## Text excerpt
= Beginning of Section =

1984, george orwell (pay special attention to the middle section, about newspeak)
[also, read the afterward carefully; orwell writes about the moment the US changed the name of the department of war to the department of defense as one of the "light bulbs" going off in his head that something was shifting]

politics and the english language

animal farm

obvious choices, i know...but still quite frightening when you see the similarities between such a nightmarish regime and, well, this nightmarish regime we live beneath.

shudder.

for a more comprehensive overview on orwell, check out the wikipedia entry.


4.05.2006

lament; or, whatever happened to the blue collar working class?

in the spirit of living in michigan, with its nation-leading unemployment rate rising daily; with the big three screwing the unions and their workers; a letter from charles bukowski to his publisher, john martin, which i found here.

8-12-86

Hello John:

Thanks for the good letter. I don't think it hurts, sometimes, to remember where you came from. You know the places where I came from. Even the people who try to write about that or make films about it, they don't get it right. They call it "9 to 5." It's never 9 to 5, there's no free lunch break at those places, in fact, at many of them in order to keep your job you don't take lunch. Then there's OVERTIME and the books never seem to get the overtime right and if you complain about that, there's another sucker to take your place.

= End of Section =

## Exercise description
Reproduce the post from "animal farm" up to and including "i found here.", substituting "jobless rate" for "unemployment rate".

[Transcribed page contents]
= Beginning of Section =

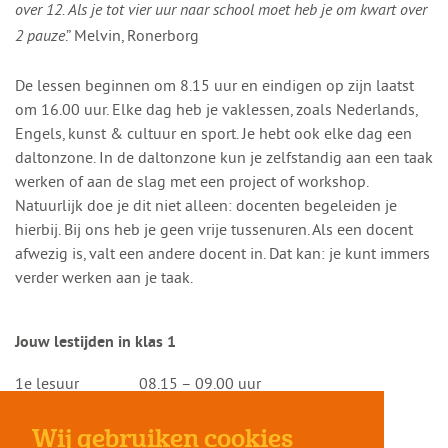
over 12. Als je tot vier uur naar school moet heb je om kwart over
.” Melvin, Ronerborg
2 pauze
De lessen beginnen om 8.15 uur en eindigen op zijn laatst
om 16.00 uur. Elke dag heb je vaklessen, zoals Nederlands,
Engels, kunst & cultuur en sport. Je hebt ook elke dag een
daltonzone. In de daltonzone kun je zelfstandig aan een taak
werken of aan de slag met een project of workshop.
Natuurlijk doe je dit niet alleen: docenten begeleiden je
hierbij. Bij ons heb je geen vrije tussenuren. Als een docent
afwezig is, valt een andere docent in. Dat kan: je kunt immers
verder werken aan je taak.
Jouw lestijden in klas 1
1e lesuur 08.15 – 09.00 uur
2e lesuur 09.00 – 09.45 uur
3e lesuur 09.45 – 10.30 uur
Wij gebruiken cookies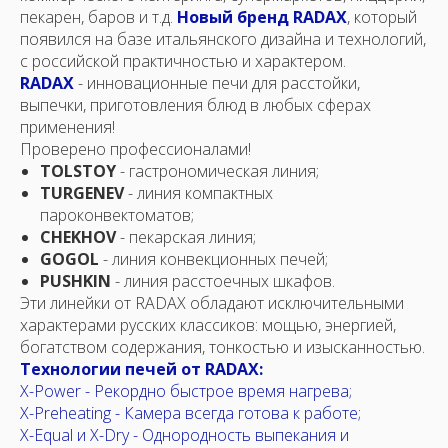
пекарен, баров и т.д.
Новый бренд RADAX
, который
появился на базе итальянского дизайна и технологий,
с российской практичностью и характером.
RADAX
- инновационные печи для расстойки,
выпечки, приготовления блюд в любых сферах
применения!
Проверено профессионалами!
TOLSTOY
- гастрономическая линия;
TURGENEV
- линия компактных
пароконвектоматов;
CHEKHOV
- пекарская линия;
GOGOL
- линия конвекционных печей;
PUSHKIN
- линия расстоечных шкафов.
Эти линейки от RADAX обладают исключительными
характерами русских классиков: мощью, энергией,
богатством содержания, тонкостью и изысканностью.
Технологии печей от RADAX:
X-Power - Рекордно быстрое время нагрева;
X-Preheating - Камера всегда готова к работе;
X-Equal и X-Dry - Однородность выпекания и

= End of Section =

## Answer section
animal farm

obvious choices, i know...but still quite frightening when you see the similarities between such a nightmarish regime and, well, this nightmarish regime we live beneath.

shudder.

for a more comprehensive overview on orwell, check out the wikipedia entry.


4.05.2006

lament; or, whatever happened to the blue collar working class?

in the spirit of living in michigan, with its nation-leading jobless rate rising daily; with the big three screwing the unions and their workers; a letter from charles bukowski to his publisher, john martin, which i found here.